Crowder and Toni continued to serve on the church’s staff until 2011. The next year, the David Crowder Band released its sixth and final studio album, titled “Give Us Rest,” which debuted at No. 1 on the Billboard Christian chart and No. 2 on the Billboard 200 chart.
By then, a demanding concert schedule and leading Sunday worship services in Waco had left the Crowders and their band physically and spiritually depleted. They decided to part ways with the band and UBC and repriortize their lives. With the future wide open, Toni went back to school to pursue a degree in interior architecture design in Nashville, Tennessee.
A couple of years later, Crowder released his first critically-acclaimed solo album, “Neon Steeple,” in 2014 while Toni launched her career as an interior designer in Atlanta. The couple joined nearby Passion City Church, where Giglio is the founding pastor. Two more award-winning solo albums followed with “American Prodigal” in 2016 and “I Know A Ghost” in 2018. The three-record trilogy, produced by Giglio’s record label, celebrates God as Father, Son and Holy Spirit.
“I’ve always believed these songs for His church don’t come from us, they come through us,” Giglio says. “We are not originators; rather, channels or stewards of God-birthed anthems for His people. These weren’t Crowder’s songs, but God’s songs— delivered through the unique fabric and fiber of Crowder to the world.”
Crowder’s songs poetically and profoundly describe a desperation and longing to be reconciled with God, coupled with joyful declarations of forgiveness, healing and victory.
Mix banjos, fiddles, drums, guitars and synthesizers and you get an eclectic sound of country and western, bluegrass, rock, southern gospel and folk music—or what the 48-year-old author and musical artist likes to call “foot and hand music.”
“I’ve always written lyrics from a perspective that the distance between the human and our Maker is vast,” Crowder says. “And the whole story from a meta-narrative is us trying to get back in communion with our Maker. From displacement back to communion is what the whole thing’s about.”
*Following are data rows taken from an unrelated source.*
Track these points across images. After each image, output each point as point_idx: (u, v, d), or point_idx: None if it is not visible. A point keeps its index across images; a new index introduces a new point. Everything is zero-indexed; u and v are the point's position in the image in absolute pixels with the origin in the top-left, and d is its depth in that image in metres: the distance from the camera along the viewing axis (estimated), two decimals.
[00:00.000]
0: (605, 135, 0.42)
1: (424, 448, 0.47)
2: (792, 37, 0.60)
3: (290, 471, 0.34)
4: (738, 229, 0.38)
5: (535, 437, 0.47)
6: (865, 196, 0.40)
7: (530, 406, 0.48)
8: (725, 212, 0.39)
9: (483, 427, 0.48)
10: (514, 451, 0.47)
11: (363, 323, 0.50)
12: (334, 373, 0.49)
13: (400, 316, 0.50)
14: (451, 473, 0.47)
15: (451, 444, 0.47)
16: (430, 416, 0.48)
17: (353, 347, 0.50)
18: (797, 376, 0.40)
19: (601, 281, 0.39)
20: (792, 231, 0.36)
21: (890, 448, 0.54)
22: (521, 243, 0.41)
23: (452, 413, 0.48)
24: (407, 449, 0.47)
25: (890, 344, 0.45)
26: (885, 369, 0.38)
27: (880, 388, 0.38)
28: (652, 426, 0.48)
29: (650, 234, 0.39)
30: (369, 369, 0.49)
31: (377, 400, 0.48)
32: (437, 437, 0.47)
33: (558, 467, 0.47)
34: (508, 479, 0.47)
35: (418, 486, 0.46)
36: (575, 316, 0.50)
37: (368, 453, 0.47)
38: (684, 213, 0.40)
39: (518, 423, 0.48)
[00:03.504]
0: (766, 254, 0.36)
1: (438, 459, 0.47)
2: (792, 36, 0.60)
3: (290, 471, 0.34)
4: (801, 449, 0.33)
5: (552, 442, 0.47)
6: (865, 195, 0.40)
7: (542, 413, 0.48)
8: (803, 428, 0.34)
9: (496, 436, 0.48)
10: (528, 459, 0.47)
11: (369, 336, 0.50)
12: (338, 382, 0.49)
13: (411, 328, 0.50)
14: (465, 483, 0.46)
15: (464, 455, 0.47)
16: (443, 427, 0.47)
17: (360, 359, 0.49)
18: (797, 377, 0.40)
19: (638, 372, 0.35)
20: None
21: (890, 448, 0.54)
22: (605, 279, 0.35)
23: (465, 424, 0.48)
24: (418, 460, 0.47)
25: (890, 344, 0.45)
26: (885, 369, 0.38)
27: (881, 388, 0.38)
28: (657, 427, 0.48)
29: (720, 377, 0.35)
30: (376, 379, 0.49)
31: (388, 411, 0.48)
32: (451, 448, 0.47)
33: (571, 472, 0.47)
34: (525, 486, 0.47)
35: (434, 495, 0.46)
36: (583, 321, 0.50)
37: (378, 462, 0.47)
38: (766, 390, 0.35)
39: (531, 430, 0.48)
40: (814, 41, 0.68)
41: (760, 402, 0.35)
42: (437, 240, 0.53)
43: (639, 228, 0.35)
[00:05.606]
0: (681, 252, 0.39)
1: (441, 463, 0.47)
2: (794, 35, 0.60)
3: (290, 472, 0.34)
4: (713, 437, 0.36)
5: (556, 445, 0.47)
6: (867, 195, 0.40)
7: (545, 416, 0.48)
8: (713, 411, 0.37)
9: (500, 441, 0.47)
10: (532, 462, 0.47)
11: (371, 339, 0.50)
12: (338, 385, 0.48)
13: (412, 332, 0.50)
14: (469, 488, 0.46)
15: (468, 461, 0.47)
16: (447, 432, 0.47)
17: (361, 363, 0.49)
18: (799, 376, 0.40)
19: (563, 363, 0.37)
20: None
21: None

Over the years, Crowder has continued to partner with Giglio’s annual Passion Conference that has reached hundreds of thousands of young adults and raised millions of dollars for both evangelistic and humanitarian efforts around the world.
Last year, Crowder was the headline musical artist for the six-city Graham Tour across Australia and the Decision America Northeast Tour. In June, he joined Will Graham for an online streaming evangelistic event from The Cove in Asheville, North Carolina.
As for Crowder’s reputation as a prolific lyricist and musician, he describes his creative process like “climbing down a ladder at night looking for the next rung.”
Observations of society and culture and meditations from Bible study and devotional reading inspire his lyrics. Then he waits until God begins to stir the creative winds in his head and heart, which often seems to happen on an airplane or his touring bus.
“A lot of that is just paying attention,” he says. “Just seeing, maybe, moments that other people aren’t watching and then figuring out what that does inside me. It’s more like collecting words, ideas, colors, sounds. Then whenever the wind gets here and I need to say what it is that is turning in me, I’ll have more on my palette and more colors to paint with.”
Crowder’s unassuming nature and witty personality belies the seriousness with which he embraces God’s calling on his life. He winces at the label or title of worship leader, preferring to de-emphasize the role music plays in a Christ-follower’s true expression of worship.
“I make church music,” he says. “I view music as facilitating us as a community getting together and voicing what we think God’s doing. I don’t think what I do is as important as it is to see where your heart is. When you’re stuck in traffic, I think, is a better time to examine the interior of your soul than it is when we’re singing songs together.”